The Superfriends Get a New Paint Job

Columbus Alive | August 4, 2005
Here’s the deal: You can be a huge nerd, you can even get paid money and earn critical accolades for reliving your favorite childhood cartoons, but only if you can paint in such a lush, photoreaslitic style that viewers of your work might actually think they’re looking at photographs.

That seems to be the Faustian bargain Alex Ross made at some point in his career. His thoughtful understanding of symbols and heroes, bold sense of design and unparalleled skills with a brush has given us exceptionally literate superhero epics (Marvels, Kingdom Come), storybook-like character studies of heroes (his treasury-sized collaborations with writer Paul Dini) and one great, cape-free graphic novel (Uncle Sam, with Steve Darnell).

Ross has also created entire universes of superheroes, most notably with collaborator Kurt Busiek for his Astro City series, and painted about a million covers, sometimes of the cheesiest heroes imaginable, like Space Ghost.

And while Ross’ name is not especially well known outside of comics, his work is. Those paintings at the beginning of Spider-Man 2 recapping the previous film? Those were his.

This week Ross is back with perhaps his geekiest work of all time (yes, even geekier than Space Ghost): the first issue of a 12-part, bi-monthly series entitled Justice (DC), which will feature the Justice League of America’s superheroes doing battle with the Legion of Doom. If that set-up sounds familiar, it should—it’s basically the 1970s Hanna Barbera cartoon Superfriends, but painted.

And what a difference painting can make. The first issue begins with a prologue in which a nuclear war destroys the earth, with the heroes powerless to save the day. It’s just a dream, but one that haunts their villains, so Lex Luthor decides to band them together to take on their enemies, with this issue being devoted to an Aquaman versus Black Manta fight.

Not only does everything seem much more serious when it’s painted (even the sight of a man riding a giant seahorse), but Ross’ interpretation of the characters and their place in their world (and ours) is impressively well thought-out, perhaps the result of long hours spent ruminating while painting.

Ross provides the covers and paints over pencils by his longtime collaborator Doug Braithwaite. The story is his and Jim Krueger’s, with Krueger doing the scripting.

Saying Superfriends never looked so good is a perverse understatement. Honestly, all superheroes have rarely looked this good—so good that it hardly matters if this turns out to be just a Hero A vs. Villain B comic book. But knowing Ross, there’s probably something a little deeper up his sleeve.

“DC’s Greatest Imaginary Stories”

For the exact opposite of Ross’ measured, realistic take on DC’s superheroes, check out this collection of classic Silver Age comics featuring some of the craziest stories to ever feature Batman, Superman, Superman’s mermaid girlfriend Lori Lemaris, reporter girlfriend Lois Lane, Supergirl and the Flash, all published between 1946 and 1967.

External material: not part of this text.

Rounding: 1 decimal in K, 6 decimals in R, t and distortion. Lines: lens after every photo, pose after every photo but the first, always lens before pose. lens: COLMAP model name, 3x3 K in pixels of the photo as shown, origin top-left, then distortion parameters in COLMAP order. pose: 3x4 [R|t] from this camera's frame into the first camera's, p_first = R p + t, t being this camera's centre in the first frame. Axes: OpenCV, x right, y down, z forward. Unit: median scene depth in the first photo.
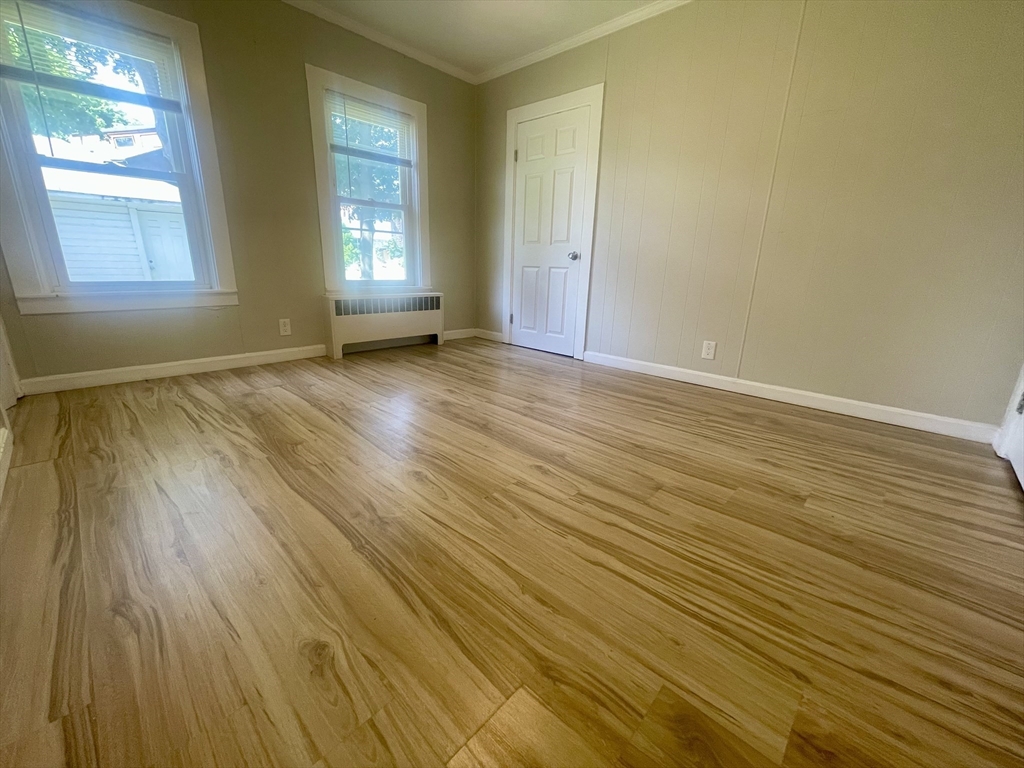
lens RADIAL K [[413.9, 0, 510.8], [0, 413.9, 381.1], [0, 0, 1]] dist [-0.000218, 0.000862]
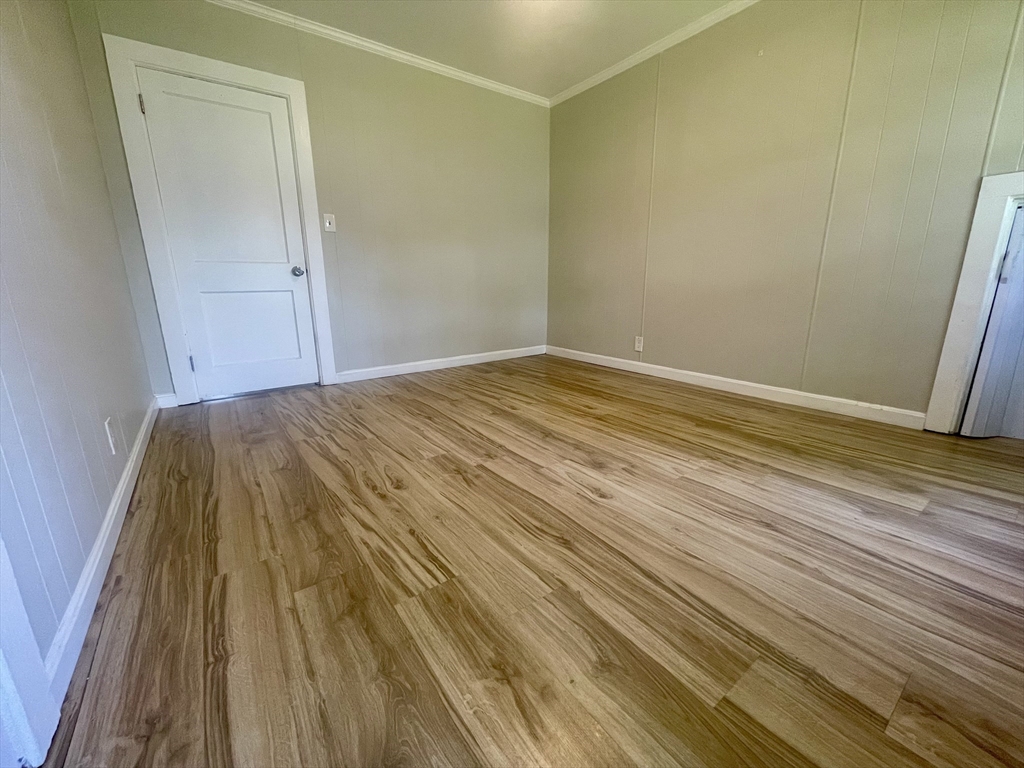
lens RADIAL K [[413.9, 0, 510.8], [0, 413.9, 381.1], [0, 0, 1]] dist [-0.000218, 0.000862]
pose [[-0.984496, -0.060270, 0.164726, -0.125476], [0.028672, 0.871190, 0.490109, -0.477153], [-0.173046, 0.487233, -0.855955, 1.688383]]
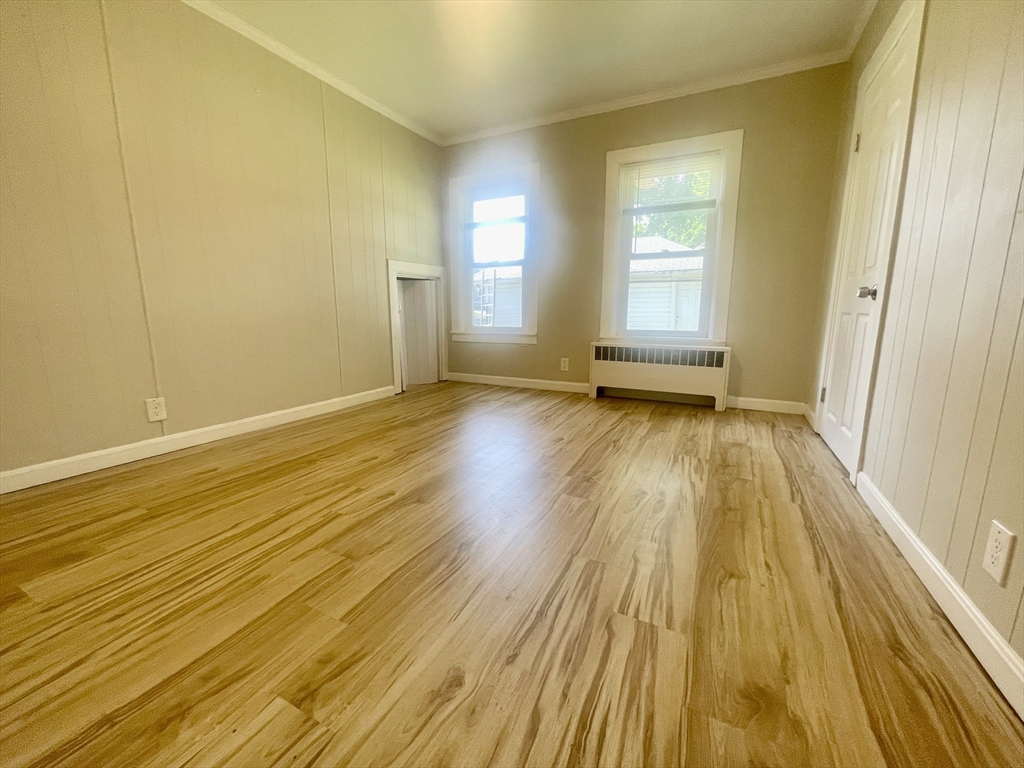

While comics in those years, created mostly for an audience of children, were crazy, these stories are extra insane—they’re the ones that were billed as “Imaginary Stories.” That is, the ones with Supergirl flying around with her pet horse Comet the Superhorse or Superman shooting rainbows out of his fingertips were supposedly “real” stories, while the ones billed as “imaginary” would somehow mess with the characters so much that DC felt the need to tell readers that these stories should not be taken seriously.

The credits are a veritable who’s who of comics history, featuring scripts by Superman co-creator Jerry Siegel, Batman writer Bill Finger and Otto Binder, and art by Batman creator Bob Kane, the incomparable Dick Sprang (who’s expressionistic take on Batman still holds up remarkably well) and Curt Swan, the guy who defined Superman’s appearance.

A specially created retro cover by chameleonic stylist Brian Bolland shows the heroes all chilling over cake at a picnic, while, in Silver Age tradition, they completely ignore an imperiled Jimmy Olsen, who is being terrorized by a giant robot a few feet away.